Interestingly enough, Trump is hitting industrial products from China like robots while sparing consumer goods like iPhones. He doesn't want to upset American consumers but doesn't mind damaging US manufacturing which will become less competitive as a result. Thus, he continues the destruction of US manufacturing began by previous administrations. The only difference is that he wants foreigners to foot the bill for dysfunctional US trade policy.

@One Degree, where is your agreement with China that was to put pressure on the EU now? Trump is just flailing around wildly without any strategy. When big brother Xi will give him a good beating in the end, he won't know what hit him. The only thing he has achieved so far is to find a new buddy and role model in dictator Kim. When he wants his people to "sit up and pay attention" to him like they do to Kim in NK, its only half a joke.
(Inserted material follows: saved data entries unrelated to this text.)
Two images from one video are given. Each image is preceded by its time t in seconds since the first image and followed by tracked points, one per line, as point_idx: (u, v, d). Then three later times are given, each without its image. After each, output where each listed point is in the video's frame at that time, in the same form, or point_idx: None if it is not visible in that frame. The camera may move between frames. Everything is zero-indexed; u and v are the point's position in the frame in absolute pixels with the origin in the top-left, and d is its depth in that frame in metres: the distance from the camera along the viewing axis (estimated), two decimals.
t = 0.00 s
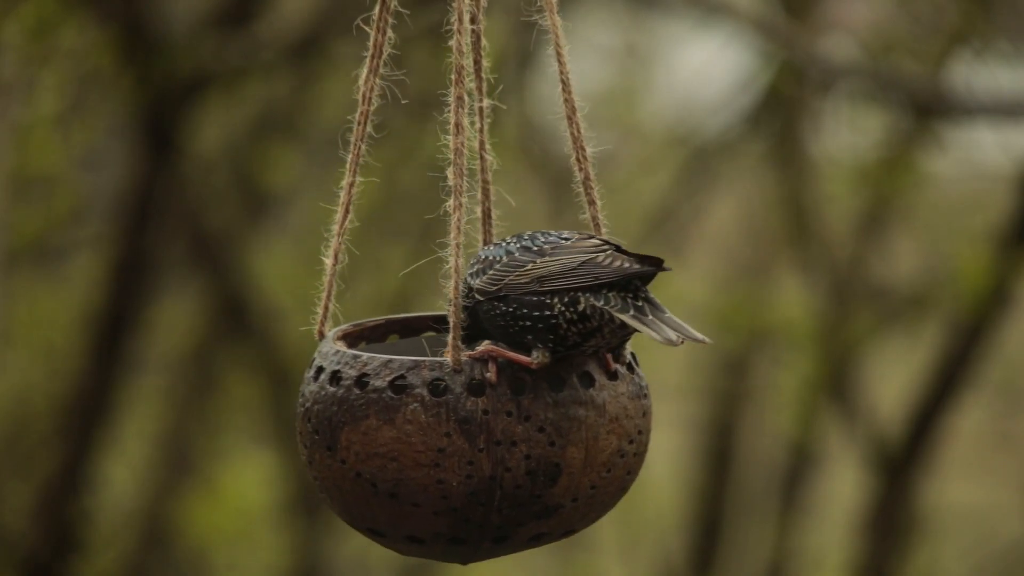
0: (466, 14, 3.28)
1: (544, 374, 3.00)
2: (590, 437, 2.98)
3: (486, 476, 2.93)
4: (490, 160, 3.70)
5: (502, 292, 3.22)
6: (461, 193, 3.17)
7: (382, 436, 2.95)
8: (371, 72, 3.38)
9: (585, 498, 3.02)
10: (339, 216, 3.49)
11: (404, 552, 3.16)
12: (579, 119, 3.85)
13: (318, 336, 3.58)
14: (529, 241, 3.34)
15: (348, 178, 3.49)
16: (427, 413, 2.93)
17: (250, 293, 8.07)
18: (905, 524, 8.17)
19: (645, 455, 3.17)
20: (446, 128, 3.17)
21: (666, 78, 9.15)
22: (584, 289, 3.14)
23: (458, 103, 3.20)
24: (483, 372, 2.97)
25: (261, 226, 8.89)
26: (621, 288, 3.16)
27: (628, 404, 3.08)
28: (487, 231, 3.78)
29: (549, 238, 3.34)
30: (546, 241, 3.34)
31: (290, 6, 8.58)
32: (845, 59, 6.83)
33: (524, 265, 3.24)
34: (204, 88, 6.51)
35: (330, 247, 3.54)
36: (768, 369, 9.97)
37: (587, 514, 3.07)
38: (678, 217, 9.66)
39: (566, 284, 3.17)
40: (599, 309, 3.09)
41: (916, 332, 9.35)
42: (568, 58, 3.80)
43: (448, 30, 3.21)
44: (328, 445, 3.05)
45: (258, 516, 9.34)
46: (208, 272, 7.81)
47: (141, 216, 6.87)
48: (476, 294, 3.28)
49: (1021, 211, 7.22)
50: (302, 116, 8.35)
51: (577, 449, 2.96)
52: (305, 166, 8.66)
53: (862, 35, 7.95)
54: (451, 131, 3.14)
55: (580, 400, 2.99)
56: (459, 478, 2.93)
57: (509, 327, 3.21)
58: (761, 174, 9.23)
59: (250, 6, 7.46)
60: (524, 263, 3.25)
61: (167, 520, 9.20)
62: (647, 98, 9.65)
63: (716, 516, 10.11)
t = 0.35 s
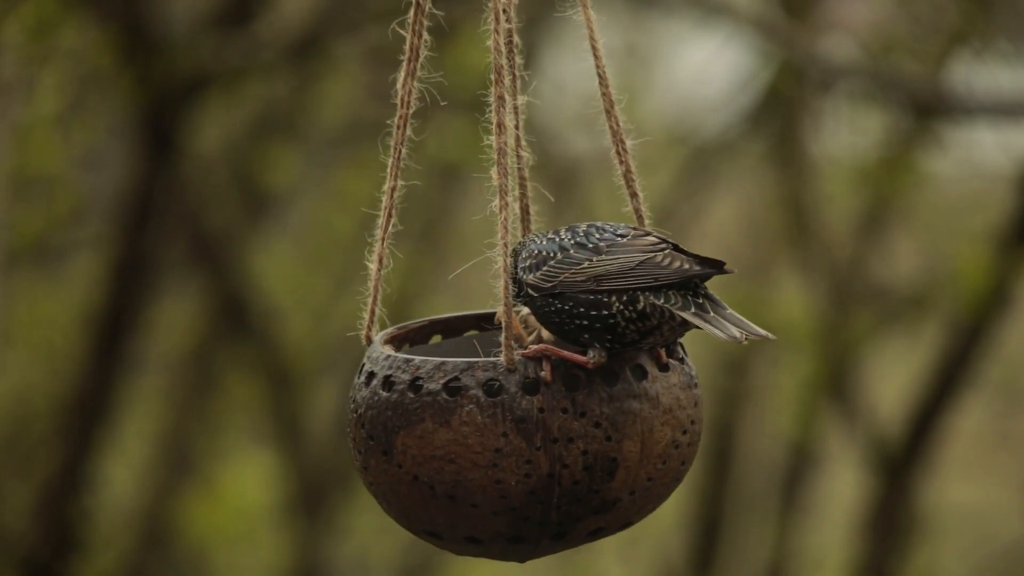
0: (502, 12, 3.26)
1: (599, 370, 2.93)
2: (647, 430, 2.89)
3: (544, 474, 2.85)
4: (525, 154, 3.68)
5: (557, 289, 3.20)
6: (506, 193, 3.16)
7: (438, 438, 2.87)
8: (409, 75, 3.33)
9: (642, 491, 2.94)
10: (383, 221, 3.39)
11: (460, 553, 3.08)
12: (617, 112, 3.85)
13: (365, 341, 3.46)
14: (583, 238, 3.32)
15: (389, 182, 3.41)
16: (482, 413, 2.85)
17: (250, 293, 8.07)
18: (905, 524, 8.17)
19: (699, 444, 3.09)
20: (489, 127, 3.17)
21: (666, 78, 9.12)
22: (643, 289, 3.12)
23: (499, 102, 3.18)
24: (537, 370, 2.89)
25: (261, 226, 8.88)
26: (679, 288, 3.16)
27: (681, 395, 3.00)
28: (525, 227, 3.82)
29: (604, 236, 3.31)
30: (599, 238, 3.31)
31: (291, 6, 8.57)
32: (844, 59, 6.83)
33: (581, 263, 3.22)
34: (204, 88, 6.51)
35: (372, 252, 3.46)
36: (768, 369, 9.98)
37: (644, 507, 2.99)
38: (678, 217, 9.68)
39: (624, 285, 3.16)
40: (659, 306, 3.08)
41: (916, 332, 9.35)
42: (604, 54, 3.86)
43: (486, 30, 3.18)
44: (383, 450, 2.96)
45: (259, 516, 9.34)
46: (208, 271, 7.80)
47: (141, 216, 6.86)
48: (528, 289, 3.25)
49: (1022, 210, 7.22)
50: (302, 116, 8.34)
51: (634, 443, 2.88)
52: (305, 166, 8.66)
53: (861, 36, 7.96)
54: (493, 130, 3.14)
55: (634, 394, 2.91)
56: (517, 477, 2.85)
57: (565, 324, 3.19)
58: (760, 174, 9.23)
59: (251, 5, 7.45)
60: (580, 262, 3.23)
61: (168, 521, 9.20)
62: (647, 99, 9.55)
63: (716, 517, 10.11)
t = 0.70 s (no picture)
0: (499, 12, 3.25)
1: (590, 372, 2.99)
2: (636, 431, 2.96)
3: (534, 474, 2.90)
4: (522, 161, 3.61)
5: (548, 289, 3.31)
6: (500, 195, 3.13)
7: (428, 438, 2.91)
8: (404, 75, 3.35)
9: (630, 492, 3.00)
10: (375, 220, 3.45)
11: (447, 552, 3.13)
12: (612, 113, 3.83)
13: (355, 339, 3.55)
14: (575, 240, 3.47)
15: (383, 182, 3.46)
16: (473, 413, 2.90)
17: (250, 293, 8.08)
18: (905, 524, 8.17)
19: (685, 446, 3.15)
20: (483, 128, 3.13)
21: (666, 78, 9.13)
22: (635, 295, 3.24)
23: (494, 102, 3.14)
24: (529, 371, 2.95)
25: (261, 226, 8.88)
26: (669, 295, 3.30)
27: (670, 397, 3.06)
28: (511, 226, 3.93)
29: (597, 240, 3.47)
30: (590, 242, 3.46)
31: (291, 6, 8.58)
32: (843, 59, 6.82)
33: (572, 266, 3.36)
34: (204, 88, 6.51)
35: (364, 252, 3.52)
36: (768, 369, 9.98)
37: (630, 508, 3.05)
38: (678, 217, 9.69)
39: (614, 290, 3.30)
40: (648, 311, 3.20)
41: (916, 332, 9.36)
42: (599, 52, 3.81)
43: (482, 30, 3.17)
44: (373, 449, 2.99)
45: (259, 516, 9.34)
46: (208, 271, 7.80)
47: (141, 216, 6.87)
48: (518, 289, 3.35)
49: (1022, 210, 7.22)
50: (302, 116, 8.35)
51: (623, 444, 2.94)
52: (306, 166, 8.67)
53: (861, 35, 7.96)
54: (489, 131, 3.10)
55: (624, 395, 2.97)
56: (507, 477, 2.90)
57: (553, 323, 3.32)
58: (760, 172, 9.23)
59: (251, 5, 7.46)
60: (571, 264, 3.36)
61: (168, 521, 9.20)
62: (647, 99, 9.59)
63: (716, 517, 10.12)
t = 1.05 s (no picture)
0: (459, 13, 3.28)
1: (526, 380, 3.03)
2: (567, 440, 3.00)
3: (463, 476, 2.94)
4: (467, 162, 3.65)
5: (491, 296, 3.33)
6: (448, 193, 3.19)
7: (361, 434, 2.95)
8: (359, 69, 3.38)
9: (557, 501, 3.04)
10: (320, 212, 3.48)
11: (372, 550, 3.16)
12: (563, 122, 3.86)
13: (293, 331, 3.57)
14: (526, 251, 3.48)
15: (331, 175, 3.50)
16: (407, 412, 2.94)
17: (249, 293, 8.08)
18: (905, 524, 8.17)
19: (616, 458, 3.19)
20: (436, 127, 3.17)
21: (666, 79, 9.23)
22: (580, 315, 3.23)
23: (448, 103, 3.19)
24: (465, 373, 2.99)
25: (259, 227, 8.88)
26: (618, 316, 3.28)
27: (604, 408, 3.11)
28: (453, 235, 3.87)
29: (547, 254, 3.48)
30: (540, 256, 3.47)
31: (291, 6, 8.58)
32: (844, 58, 6.82)
33: (519, 278, 3.37)
34: (204, 88, 6.51)
35: (308, 244, 3.55)
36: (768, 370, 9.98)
37: (557, 516, 3.09)
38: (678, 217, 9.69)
39: (558, 307, 3.29)
40: (592, 332, 3.19)
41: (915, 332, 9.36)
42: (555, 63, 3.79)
43: (440, 29, 3.21)
44: (304, 442, 3.03)
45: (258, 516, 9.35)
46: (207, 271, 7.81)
47: (141, 216, 6.87)
48: (462, 291, 3.38)
49: (1021, 210, 7.22)
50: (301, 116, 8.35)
51: (553, 452, 2.98)
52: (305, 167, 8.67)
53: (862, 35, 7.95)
54: (442, 130, 3.15)
55: (558, 403, 3.02)
56: (436, 478, 2.94)
57: (492, 329, 3.33)
58: (761, 172, 9.23)
59: (251, 5, 7.46)
60: (519, 275, 3.38)
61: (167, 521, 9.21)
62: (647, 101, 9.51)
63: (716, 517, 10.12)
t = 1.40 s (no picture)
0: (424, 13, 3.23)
1: (472, 381, 2.91)
2: (509, 444, 2.87)
3: (403, 475, 2.81)
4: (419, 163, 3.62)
5: (435, 292, 3.17)
6: (402, 191, 3.09)
7: (303, 426, 2.83)
8: (320, 63, 3.35)
9: (496, 505, 2.91)
10: (272, 205, 3.45)
11: (308, 546, 3.04)
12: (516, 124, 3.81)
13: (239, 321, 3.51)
14: (471, 248, 3.33)
15: (284, 167, 3.44)
16: (350, 407, 2.82)
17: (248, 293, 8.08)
18: (905, 524, 8.17)
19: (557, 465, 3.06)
20: (393, 125, 3.12)
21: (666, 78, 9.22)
22: (527, 313, 3.11)
23: (407, 101, 3.13)
24: (410, 372, 2.87)
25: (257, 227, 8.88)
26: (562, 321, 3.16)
27: (546, 414, 2.98)
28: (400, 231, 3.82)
29: (492, 251, 3.33)
30: (485, 253, 3.32)
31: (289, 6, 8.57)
32: (845, 58, 6.82)
33: (464, 274, 3.22)
34: (204, 88, 6.50)
35: (258, 235, 3.50)
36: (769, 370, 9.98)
37: (494, 521, 2.97)
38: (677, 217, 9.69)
39: (506, 305, 3.16)
40: (539, 331, 3.07)
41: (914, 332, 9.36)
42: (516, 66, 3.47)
43: (404, 26, 3.16)
44: (244, 432, 2.90)
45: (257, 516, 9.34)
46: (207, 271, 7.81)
47: (140, 215, 6.87)
48: (405, 285, 3.21)
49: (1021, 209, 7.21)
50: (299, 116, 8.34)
51: (495, 455, 2.85)
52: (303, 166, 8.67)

He has sacked most competent trade negotiators and diplomats while surrounding himself with yes-men who have to compete for fulfilling his every wish to avoid being axed. His narcissistic personality is most suited to the role of a dictator.

After Canada, the EU has also formally decided on punitive tariffs against US goods.

EU endorses counter trade tariffs against the US

Following Trump's savage attack on Trudeau there's also a movement to boycott US products in Canada. Tourists traveling to the US have declined since Trump came to power and the US now ranks behind Spain in the list of favorite tourist destinations.

At the G7, Trump told Juncker "you're a brutal killer," which was apparently meant as a compliment. @One Degree, in the EU, the former head of a small country of 600 thousand commands more respect than the head of a country of 120 million like Japan, where Abe gets kicked around by Trump no matter how deep he bows. Where is your "sovereignty" when you are being kicked around?
User avatar
By One Degree
#14924786
@One Degree, where is your agreement with China that was to put pressure on the EU now?


Sorry @Atlantis , I don’t know what this refers to. The rest of your post is just your opinion. I see no evidence of the EU believing in the autonomy of small countries.
I also find it amusing abusive multinational companies are only associated with the US. Where does that nonsense come from? I am against them no matter what country they are supposedly aligned with.
International corporations and liberal globalism are two allied armies with the same goal. Amazingly, they often don’t understand they are allies.